On another day, I will explain in more detail how Sam Bronfman rose to power, and how murder, even the threat of murdering his own brothers, was not beyond him. Clare was not altogether wrong in being ashamed of her family’s history.

Of course, Sam Bronfman sanitized his image somewhat by large, publicly-acclaimed charitable works, but he was at heart a cutthroat and murderer, who would destroy another as quick as look at him.

Getting back to the report by Clare’s attorneys, they write, “Mr. Raniere helped [Clare] to learn about business and finance. He supported and encouraged her to grow businesses outside of NXIVM and to seek outside experts to guide her.”

This is really rather laughable or pathetic depending on how you view the relationship.  Raniere got her and her sister to invest and lose $65 million in commodities, gullibly believing in his ideas about business and finance. He led them to invest $26 million in real estate in Los Angeles for a project that ran amok and, but for the efforts of this writer, would have resulted in their losing most or all of it.

He had them squander perhaps as much as $50 million in lawsuits that destroyed opponents but did not increase their wealth and finance and, ultimately, led to the destruction of Nxivm, Raniere and Clare Bronfman, as their enemies turned against them and helped to expose them.

Bronfman lost more than $100 million learning from Raniere about business and finance.

It is true, of course, that “Mr. Raniere became one of the few people Ms. Bronfman felt she could confide in, and [was] the most important person in her life. ”

He took control of this gullible and perhaps vulnerable heiress.

The attorney writes “Consistent with her dedication to NXIVM and her prodigious work ethic, [Clare was] quickly promoted her within the organization.” I think this should read “consistent with her wealth…”

In 2009, Bronfman became a member of the executive board and this I am told was in consequence of Barbara Bouchey and the Nxivm-9 defection which Raniere blamed on the old executive board, and Nancy Salzman [when, in reality, it was he himself who caused the defection.]
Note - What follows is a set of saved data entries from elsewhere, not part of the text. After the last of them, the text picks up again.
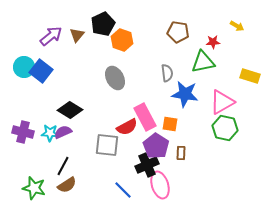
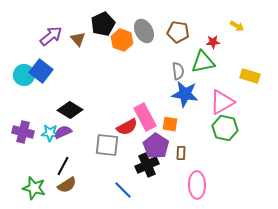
brown triangle: moved 1 px right, 4 px down; rotated 21 degrees counterclockwise
cyan circle: moved 8 px down
gray semicircle: moved 11 px right, 2 px up
gray ellipse: moved 29 px right, 47 px up
pink ellipse: moved 37 px right; rotated 16 degrees clockwise
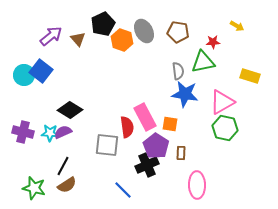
red semicircle: rotated 70 degrees counterclockwise
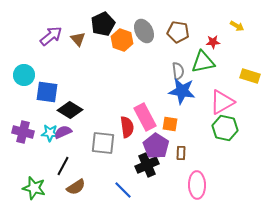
blue square: moved 6 px right, 21 px down; rotated 30 degrees counterclockwise
blue star: moved 3 px left, 3 px up
gray square: moved 4 px left, 2 px up
brown semicircle: moved 9 px right, 2 px down
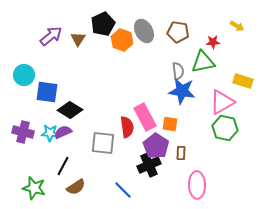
brown triangle: rotated 14 degrees clockwise
yellow rectangle: moved 7 px left, 5 px down
black cross: moved 2 px right
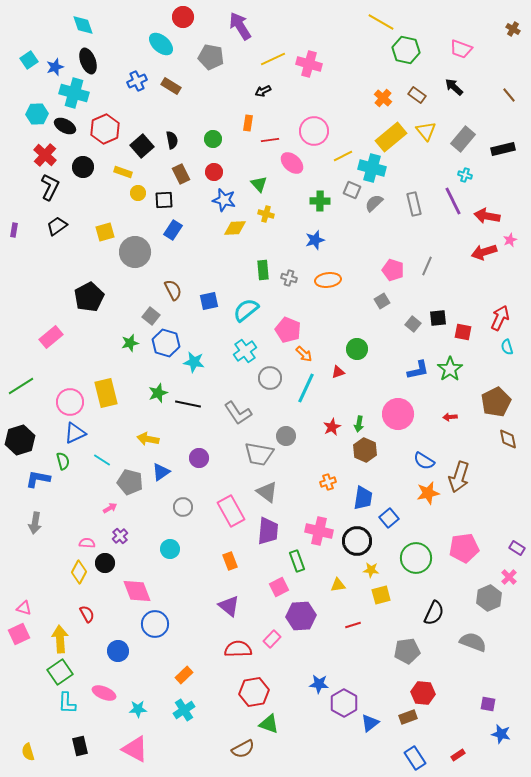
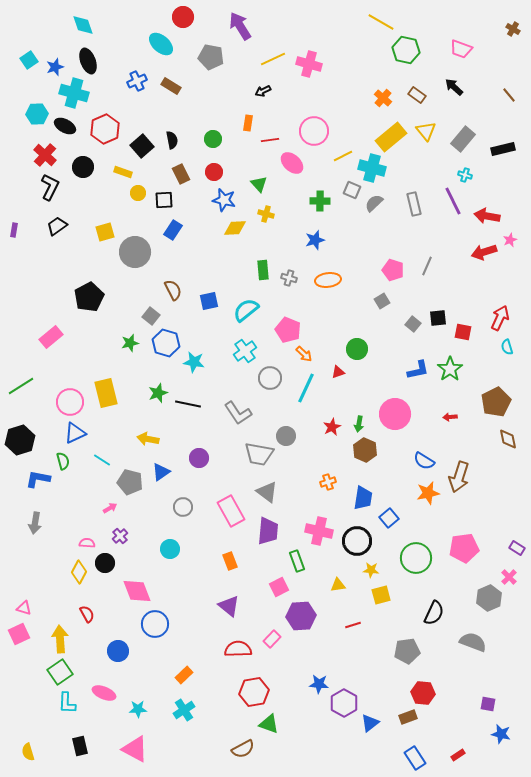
pink circle at (398, 414): moved 3 px left
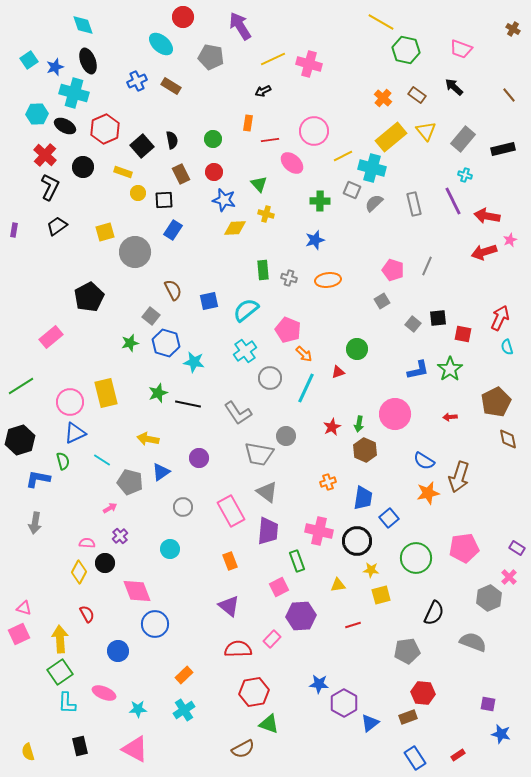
red square at (463, 332): moved 2 px down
Clare Bronfman with the Dalai Lama

Clare, now flush with power, perhaps allowed it to go to her head. She fairly quickly replaced Nancy Salzman as the second in command of Nxivm and had vast control of the operations. In the same year she became the most powerful member of the executive board, she also arranged for the Dalai Lama to come to Albany for a lecture.

As for DOS, Clare may not have known about it prior to June 2017, but she certainly knew about it after I broke the story on June 5, 2017.
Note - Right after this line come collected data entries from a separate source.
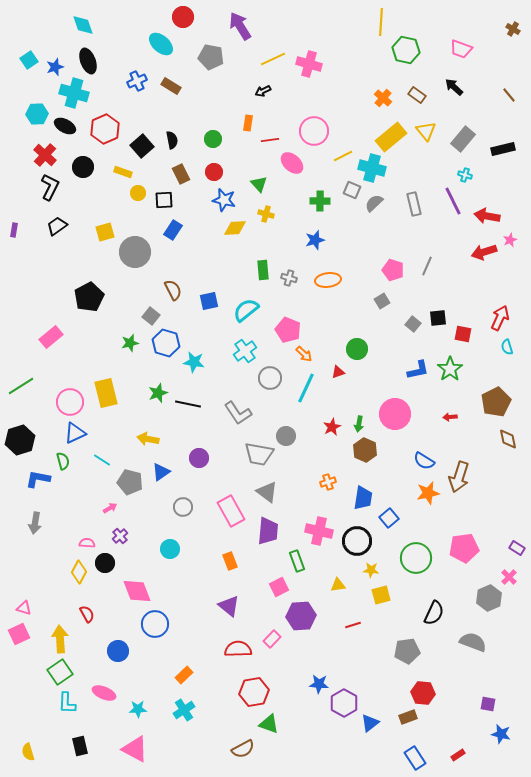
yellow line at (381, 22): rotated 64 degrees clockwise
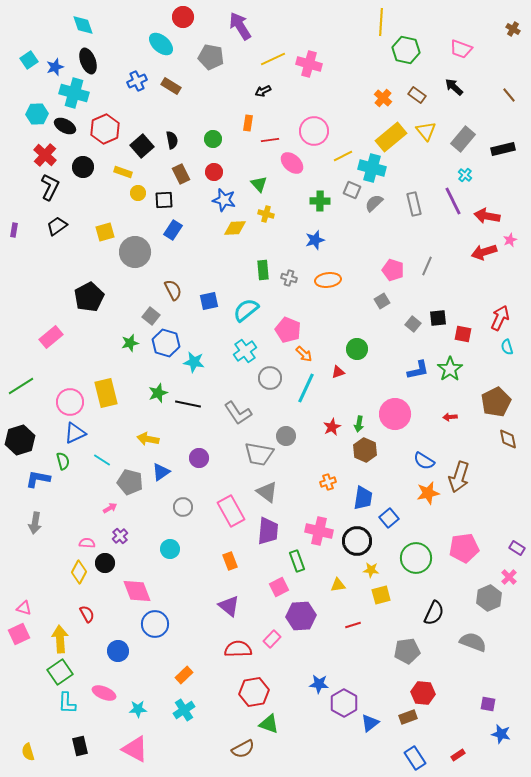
cyan cross at (465, 175): rotated 24 degrees clockwise
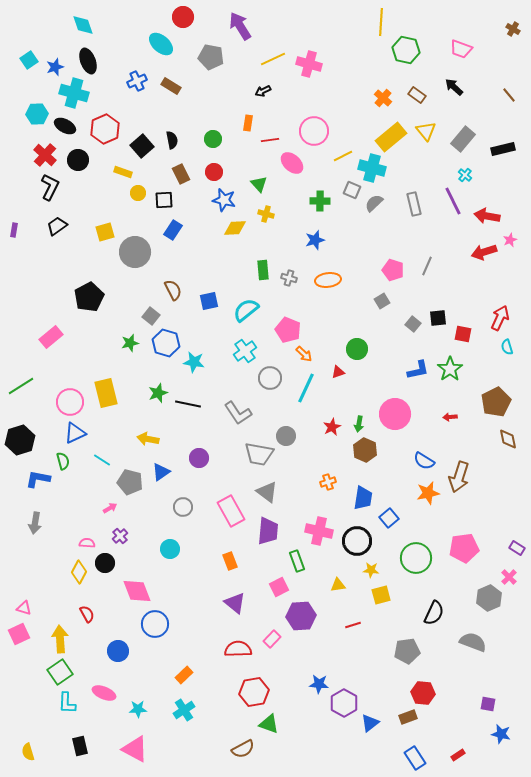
black circle at (83, 167): moved 5 px left, 7 px up
purple triangle at (229, 606): moved 6 px right, 3 px up
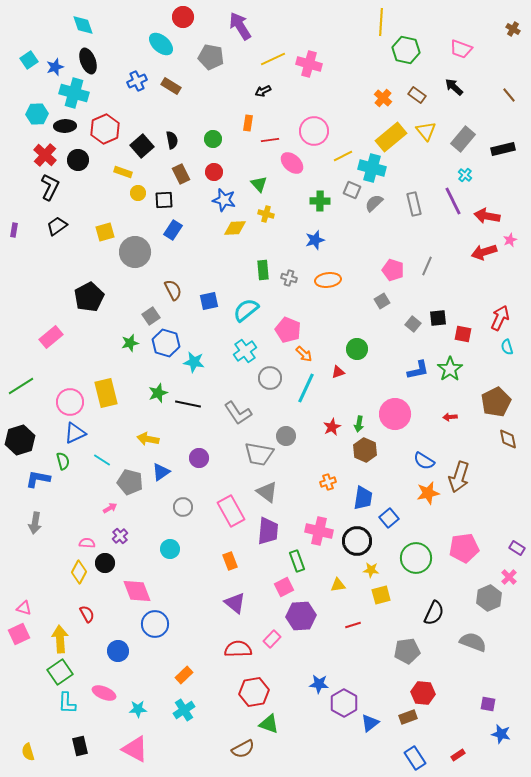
black ellipse at (65, 126): rotated 30 degrees counterclockwise
gray square at (151, 316): rotated 18 degrees clockwise
pink square at (279, 587): moved 5 px right
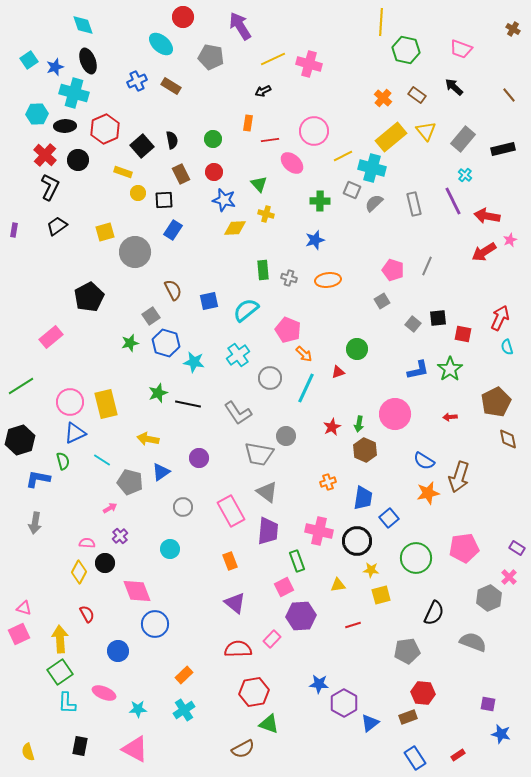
red arrow at (484, 252): rotated 15 degrees counterclockwise
cyan cross at (245, 351): moved 7 px left, 4 px down
yellow rectangle at (106, 393): moved 11 px down
black rectangle at (80, 746): rotated 24 degrees clockwise
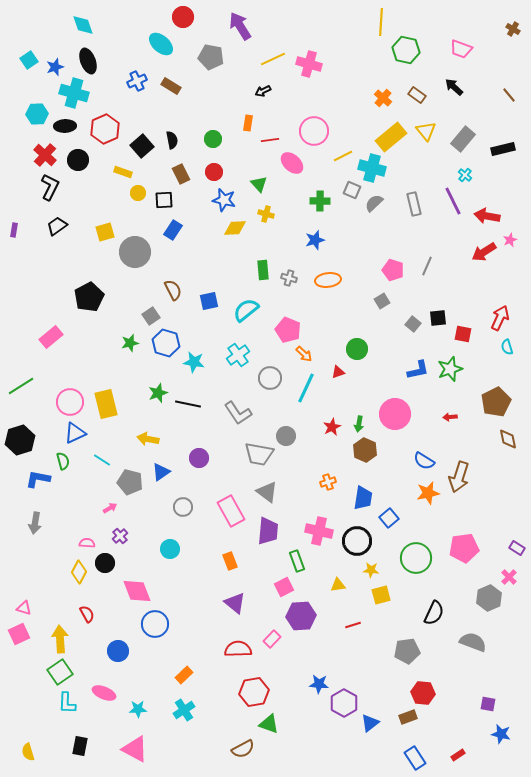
green star at (450, 369): rotated 15 degrees clockwise
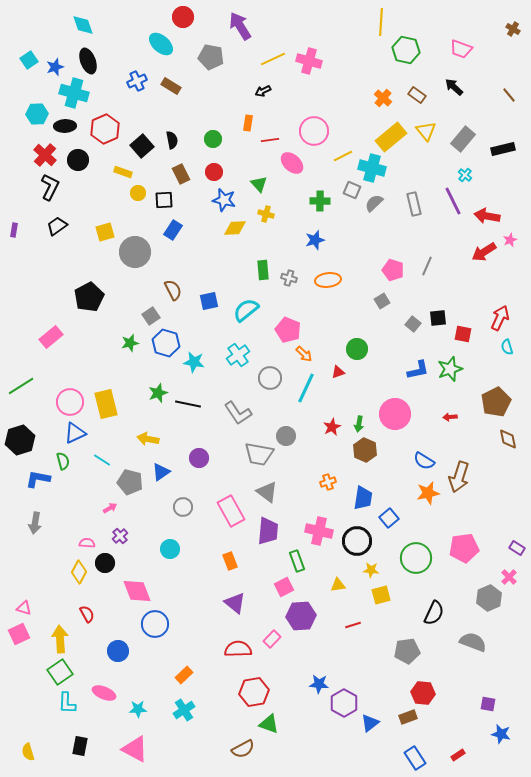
pink cross at (309, 64): moved 3 px up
By July, she went to Vancouver to try to get one of my primary sources for the story, Sarah Edmondson, arrested. During the summer of 2017, she worked with attorneys in Mexico to try to threaten and intimidate DOS defectors.

Finally, as for the review by ex-law enforcement and forensic psychologists and others, who purportedly “found that the women of the sorority were thriving and doing better and that this was an overall really good thing” – this is utter nonsense.
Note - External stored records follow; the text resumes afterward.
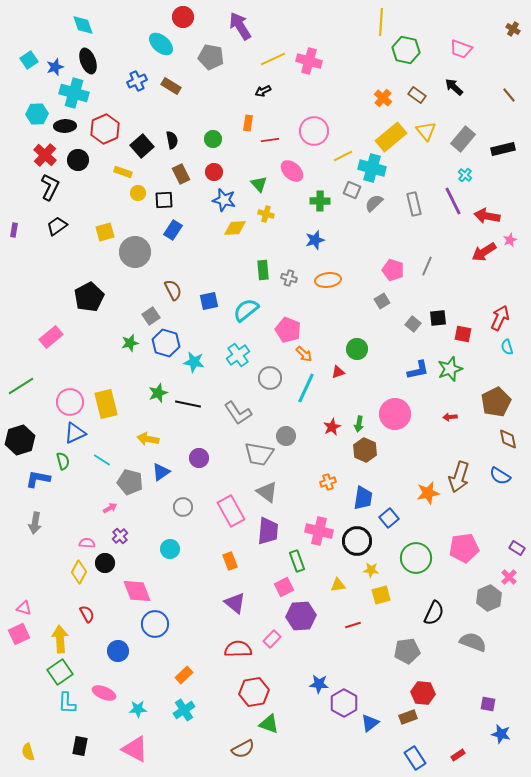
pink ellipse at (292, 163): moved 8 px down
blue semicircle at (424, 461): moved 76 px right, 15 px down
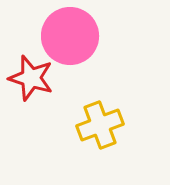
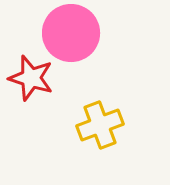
pink circle: moved 1 px right, 3 px up
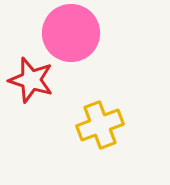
red star: moved 2 px down
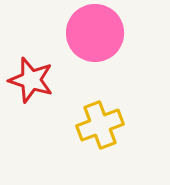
pink circle: moved 24 px right
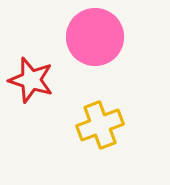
pink circle: moved 4 px down
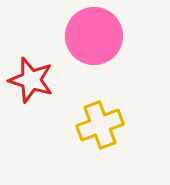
pink circle: moved 1 px left, 1 px up
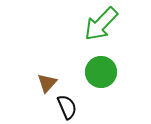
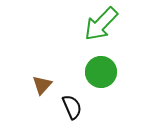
brown triangle: moved 5 px left, 2 px down
black semicircle: moved 5 px right
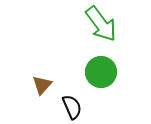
green arrow: rotated 81 degrees counterclockwise
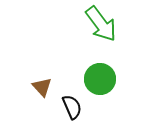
green circle: moved 1 px left, 7 px down
brown triangle: moved 2 px down; rotated 25 degrees counterclockwise
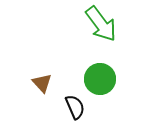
brown triangle: moved 4 px up
black semicircle: moved 3 px right
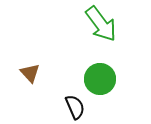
brown triangle: moved 12 px left, 10 px up
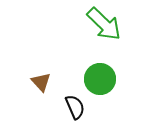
green arrow: moved 3 px right; rotated 9 degrees counterclockwise
brown triangle: moved 11 px right, 9 px down
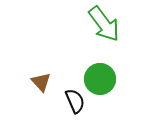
green arrow: rotated 9 degrees clockwise
black semicircle: moved 6 px up
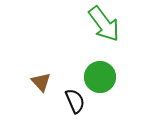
green circle: moved 2 px up
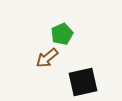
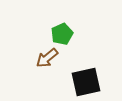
black square: moved 3 px right
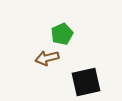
brown arrow: rotated 25 degrees clockwise
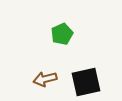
brown arrow: moved 2 px left, 21 px down
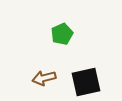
brown arrow: moved 1 px left, 1 px up
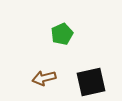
black square: moved 5 px right
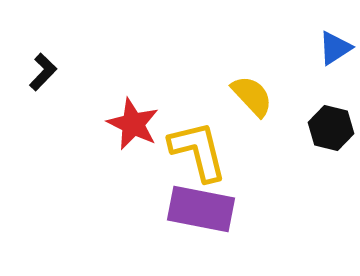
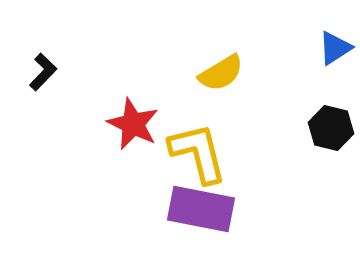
yellow semicircle: moved 31 px left, 23 px up; rotated 102 degrees clockwise
yellow L-shape: moved 2 px down
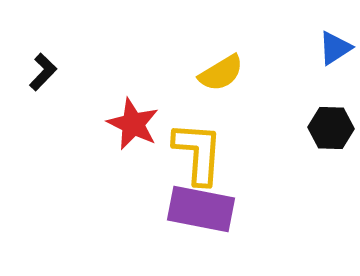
black hexagon: rotated 12 degrees counterclockwise
yellow L-shape: rotated 18 degrees clockwise
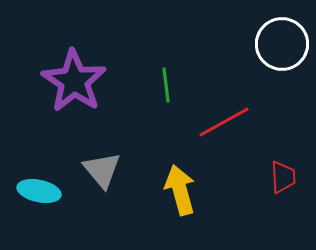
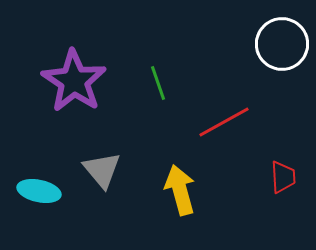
green line: moved 8 px left, 2 px up; rotated 12 degrees counterclockwise
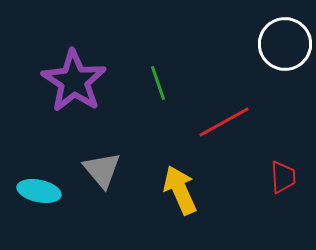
white circle: moved 3 px right
yellow arrow: rotated 9 degrees counterclockwise
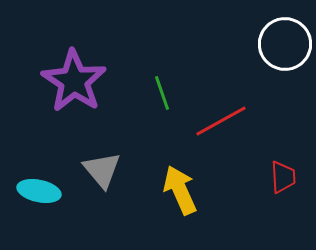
green line: moved 4 px right, 10 px down
red line: moved 3 px left, 1 px up
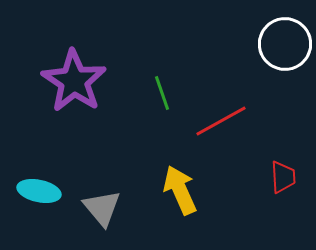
gray triangle: moved 38 px down
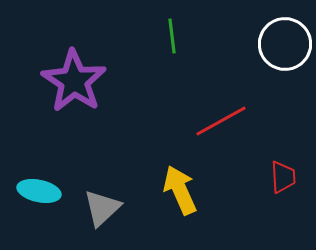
green line: moved 10 px right, 57 px up; rotated 12 degrees clockwise
gray triangle: rotated 27 degrees clockwise
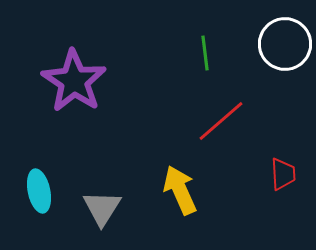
green line: moved 33 px right, 17 px down
red line: rotated 12 degrees counterclockwise
red trapezoid: moved 3 px up
cyan ellipse: rotated 66 degrees clockwise
gray triangle: rotated 15 degrees counterclockwise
And actually largely a lie. The law enforcement people were never named, although I believe I discovered who they were and, in any event, how would law enforcement officers be qualified to judge whether women in DOS were doing better or not.

As for the “forensic psychologists”, this again is an error. As far as I know, there were no forensic psychologists. Instead, there a forensic psychiatrist and only one –  he is the famous Park Dietz – who evaluated the impact of DOS on its members. However, as far as I know, he did not evaluate multiple women of DOS.

In reality, he only examined one, India Oxenberg. I was in communication with Catherine on the day she spoke with him and listened to their conversation. He told her his findings about India were inconclusive.

Even if he did finally conclude that India was doing well as a member of DOS, this is not evidence that all the women members were doing better or that DOS was an overall really good thing.

By the way, Park Dietz was also famous for testifying that the cannibal/murderer Jeffrey Dahmer was sane.